Note: Lots of delicate themes like bullying and depression are indirectly touched in the book. 

the book cover of 
Here, only here


6. MARINA by Carlos Ruiz Zafón

Genre: Thriller, Romance

Marina narrates the story of a lonely 15-year-old boy, Oscar, who lives in a bording school in Barcelona. During one of his free days, he pass on a beautiful mansion. He cannot resist the temptation and breaks in the house, where he meets  and become friend with a young girl named Marina and his father. One day Marina brings Oscar to an abandoned cemetry, to show him "the lady in black", a strange woman that comes there the same day and the same hour of every month.  Afer taking the decision to follow her and solve the mistery, they will be dragged into a dangerous adventure in a post-war Barcelona.

I read this book years ago, but the gothic atmosphere that Zafón, the author, was able to recreate, together with the scary images of puppets and of the abandoned theater are still vivid in my head like the memory of an old childhood nightmare.

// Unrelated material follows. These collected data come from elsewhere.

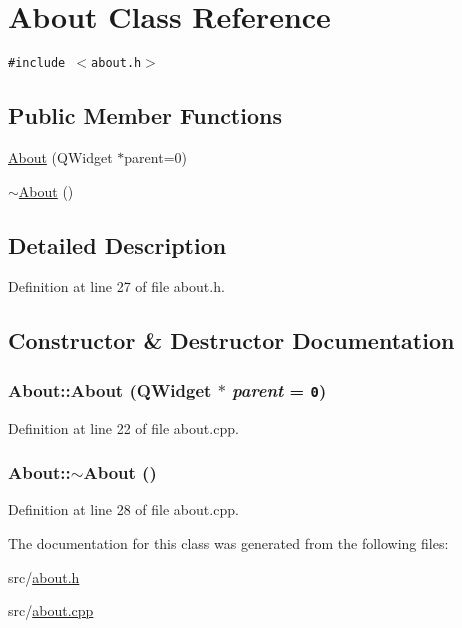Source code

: \hypertarget{classAbout}{
\section{About Class Reference}
\label{classAbout}
}
{\tt \#include $<$about.h$>$}

\subsection*{Public Member Functions}
\begin{CompactItemize}
\item 
\hyperlink{classAbout_b79599ebbcdeffe0a96e00f010e64177}{About} (QWidget $\ast$parent=0)
\item 
\hyperlink{classAbout_ce60197b1b610998908036ee1f802204}{$\sim$About} ()
\end{CompactItemize}


\subsection{Detailed Description}


Definition at line 27 of file about.h.

\subsection{Constructor \& Destructor Documentation}
\hypertarget{classAbout_b79599ebbcdeffe0a96e00f010e64177}{
\subsubsection[{About}]{\setlength{\rightskip}{0pt plus 5cm}About::About (QWidget $\ast$ {\em parent} = {\tt 0})}}
\label{classAbout_b79599ebbcdeffe0a96e00f010e64177}




Definition at line 22 of file about.cpp.\hypertarget{classAbout_ce60197b1b610998908036ee1f802204}{
\subsubsection[{$\sim$About}]{\setlength{\rightskip}{0pt plus 5cm}About::$\sim$About ()}}
\label{classAbout_ce60197b1b610998908036ee1f802204}




Definition at line 28 of file about.cpp.

The documentation for this class was generated from the following files:\begin{CompactItemize}
\item 
src/\hyperlink{about_8h}{about.h}\item 
src/\hyperlink{about_8cpp}{about.cpp}\end{CompactItemize}
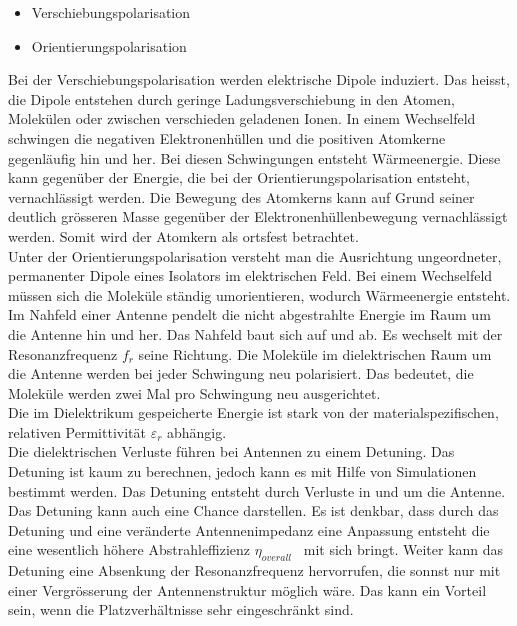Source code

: \begin{itemize}
\item Verschiebungspolarisation
\item Orientierungspolarisation
\end{itemize}
Bei der Verschiebungspolarisation werden elektrische Dipole  induziert. Das heisst,  die Dipole entstehen durch geringe Ladungsverschiebung in den Atomen, Molekülen oder zwischen verschieden geladenen Ionen. In einem Wechselfeld schwingen die negativen Elektronenhüllen und die positiven Atomkerne gegenläufig hin und her.  Bei diesen Schwingungen entsteht  Wärmeenergie.  Diese kann gegenüber der Energie, die bei der Orientierungspolarisation entsteht,  vernachlässigt werden.  Die Bewegung des Atomkerns kann auf Grund seiner deutlich grösseren Masse  gegenüber der Elektronenhüllenbewegung vernachlässigt werden. Somit wird der Atomkern als ortsfest betrachtet. \\
Unter der Orientierungspolarisation versteht man die Ausrichtung ungeordneter, permanenter Dipole eines Isolators im elektrischen Feld. Bei einem Wechselfeld müssen sich die Moleküle ständig umorientieren, wodurch Wärmeenergie entsteht\cite{DielektrikumPolarisation}.\\
Im Nahfeld einer Antenne pendelt die nicht abgestrahlte Energie im Raum um die Antenne hin und her. Das Nahfeld baut sich auf und ab. Es wechselt  mit der Resonanzfrequenz $f_{r}$ seine Richtung. Die Moleküle im dielektrischen Raum um die Antenne werden bei jeder Schwingung neu polarisiert. Das bedeutet, die Moleküle werden zwei Mal pro Schwingung neu ausgerichtet.\\
Die im Dielektrikum gespeicherte Energie ist stark von der materialspezifischen, relativen Permittivität $\varepsilon_r $ abhängig.\\
Die dielektrischen Verluste führen bei Antennen  zu einem Detuning. Das Detuning ist kaum zu berechnen, jedoch kann es mit Hilfe von  Simulationen bestimmt werden. Das Detuning entsteht durch Verluste in und um die  Antenne.\\ 
Das Detuning kann auch eine Chance darstellen. Es ist denkbar, dass durch das Detuning und eine veränderte Antennenimpedanz eine Anpassung  entsteht die  eine wesentlich höhere Abstrahleffizienz $\eta_{overall}$ \ mit sich bringt. Weiter kann das Detuning eine Absenkung der Resonanzfrequenz hervorrufen, die sonnst nur mit einer Vergrösserung der Antennenstruktur möglich wäre. Das kann ein Vorteil sein, wenn die Platzverhältnisse sehr eingeschränkt sind.\\
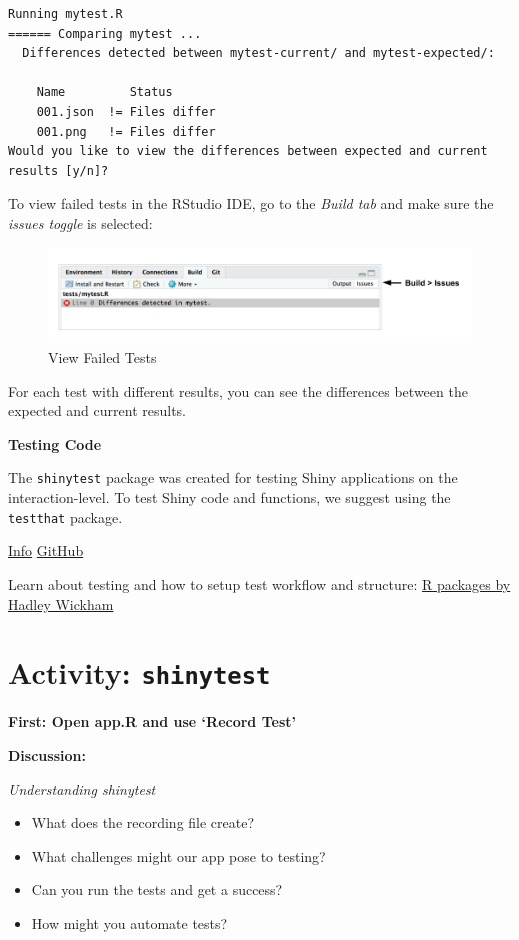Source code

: \documentclass[]{book}
\providecommand{\tightlist}{%
  \setlength{\itemsep}{0pt}\setlength{\parskip}{0pt}}
\theoremstyle{definition}
\theoremstyle{definition}
\theoremstyle{definition}
\theoremstyle{remark}
\begin{document}
\begin{verbatim}
Running mytest.R 
====== Comparing mytest ...
  Differences detected between mytest-current/ and mytest-expected/:

    Name         Status      
    001.json  != Files differ
    001.png   != Files differ
Would you like to view the differences between expected and current results [y/n]? 
\end{verbatim}

To view failed tests in the RStudio IDE, go to the \emph{Build tab} and
make sure the \emph{issues toggle} is selected:

\begin{figure}
\centering
\includegraphics{imgs/testing/failed_tests.png}
\caption{View Failed Tests}
\end{figure}

For each test with different results, you can see the differences
between the expected and current results.

\textbf{Testing Code}

The \texttt{shinytest} package was created for testing Shiny
applications on the interaction-level. To test Shiny code and functions,
we suggest using the \texttt{testthat} package.

\href{http://testthat.r-lib.org/}{Info}
\href{https://github.com/r-lib/testthat}{GitHub}

Learn about testing and how to setup test workflow and structure:
\href{http://r-pkgs.had.co.nz/tests.html}{R packages by Hadley Wickham}

\hypertarget{activity-shinytest}{%
\section{\texorpdfstring{Activity:
\texttt{shinytest}}{Activity: shinytest}}\label{activity-shinytest}}

\textbf{First: Open app.R and use `Record Test'}

\textbf{Discussion:}

\emph{Understanding shinytest}

\begin{itemize}
\tightlist
\item
  What does the recording file create?
\item
  What challenges might our app pose to testing?
\item
  Can you run the tests and get a success?
\item
  How might you automate tests?
\end{itemize}
\end{document}
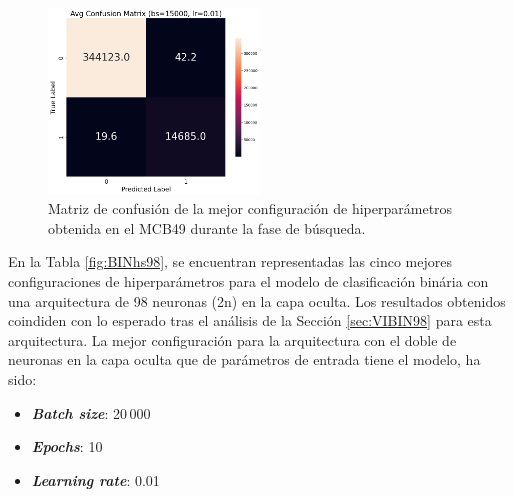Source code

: \begin{figure}[H]
    \centering
    \includegraphics[width=0.5\textwidth]{./img/modelo/matrices_confusion/MC_ENT_MCB49.png}
    \caption{Matriz de confusión de la mejor configuración de hiperparámetros obtenida en el MCB49 durante la fase de búsqueda.}
    \label{fig:MC_ENT_MCB49}
\end{figure}


En la Tabla \ref{fig:BINhs98}, se encuentran representadas las cinco mejores configuraciones de hiperparámetros para el modelo de clasificación binária con una arquitectura de 98 neuronas (2n) en la capa oculta. Los resultados obtenidos coindiden con lo esperado tras el análisis de la Sección \ref{sec:VIBIN98} para esta arquitectura. La mejor configuración para la arquitectura con el doble de neuronas en la capa oculta que de parámetros de entrada tiene el modelo, ha sido:
\begin{itemize}
	\item \textbf{\textit{Batch size}}: 20\,000
	\item \textbf{\textit{Epochs}}: 10
	\item \textbf{\textit{Learning rate}}: 0.01
\end{itemize}

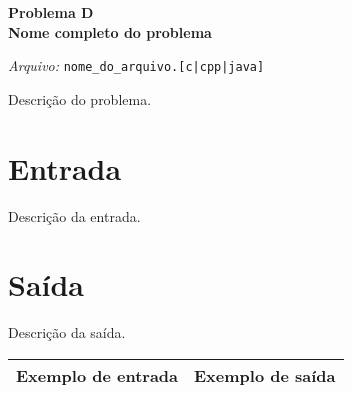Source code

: \newpage

\begin{center}
\LARGE{\textbf{Problema D} \\ \textbf{Nome completo do problema}} 

\vspace{0.5em}
\normalsize

\textit{Arquivo:}
\verb+nome_do_arquivo.[c|cpp|java]+  

\end{center}

Descrição do problema. \\

\section*{Entrada}

Descrição da entrada. \\

\section*{Saída}

Descrição da saída. \\

\begin{center}
  \begin{tabular}{ | l | l | }
    \hline
    \textbf{Exemplo de entrada} & \textbf{Exemplo de saída} \\ 
    \hline
	
	\hline
  \end{tabular}
\end{center}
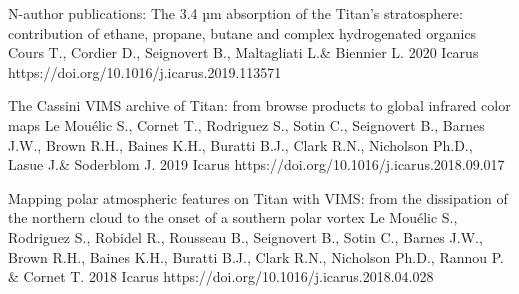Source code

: \begin{cvpublications}{N-author publications:}
	{The 3.4 µm absorption of the Titan's stratosphere: contribution of ethane, propane, butane and complex hydrogenated organics}
	{Cours T., Cordier D., Seignovert B., Maltagliati L.\& Biennier L.}
	{2020}
    {Icarus}
    {https://doi.org/10.1016/j.icarus.2019.113571}

    {The Cassini VIMS archive of Titan: from browse products to global infrared color maps}
	{Le Mouélic S., Cornet T., Rodriguez S., Sotin C., Seignovert B., Barnes J.W., Brown R.H., Baines K.H., Buratti B.J., Clark R.N., Nicholson Ph.D., Lasue J.\& Soderblom J.}
	{2019}
    {Icarus}
    {https://doi.org/10.1016/j.icarus.2018.09.017}

    {Mapping polar atmospheric features on Titan with VIMS: from the dissipation of the northern cloud to the onset of a southern polar vortex}
	{Le Mouélic S., Rodriguez S., Robidel R., Rousseau B., Seignovert B., Sotin C., Barnes J.W., Brown R.H., Baines K.H., Buratti B.J., Clark R.N., Nicholson Ph.D., Rannou P. \& Cornet T.}
	{2018}
    {Icarus}
    {https://doi.org/10.1016/j.icarus.2018.04.028}


\end{cvpublications}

A curiosity: this book was the author's favourite novel of alls he wrote. He said in the prefatory note of Marina that in the story he left a part of himself that could never come back again.

the original book cover


Reference:

https://owlcation.com/humanities/Book-Review-Marina-by-Carlos-Ruiz-Zafon

7. ALICE ADVENTURES IN WONDERLAND (and Alice through the Looking Glass) by Lewis Carrol

Genre: literary nosense

And how could I make a series of book with a nightmersih or dreamish vibe without mentionin the most nosensical novel of the English Literature: Alice adventures in Wonderland. This classic is incredibly popular and the story is known by everyone: the little girl Alice falls (or dreams to fall) in a rabbit hole, and enters the famous Wonderland, where the rules of the strict reality she lives in are completely turned upside down. I personally recommend to read the masterfully illustrated edition of Minalima, with interactive drawings, in order to dive deep even more in the original story that narrates the strange adventures of Alice in Wonderland. This edition conteins also Alice through the looking glass, another story by Lewis Carrol where Alice goes back to Wonderland through a sort of magic mirror.

This is the front cover of my edition by Minalima


and here's the spine, rich in little and curated details

an example of the colorful illustrations of this edition

I hope with this article to have given you some recommandations for your next reading!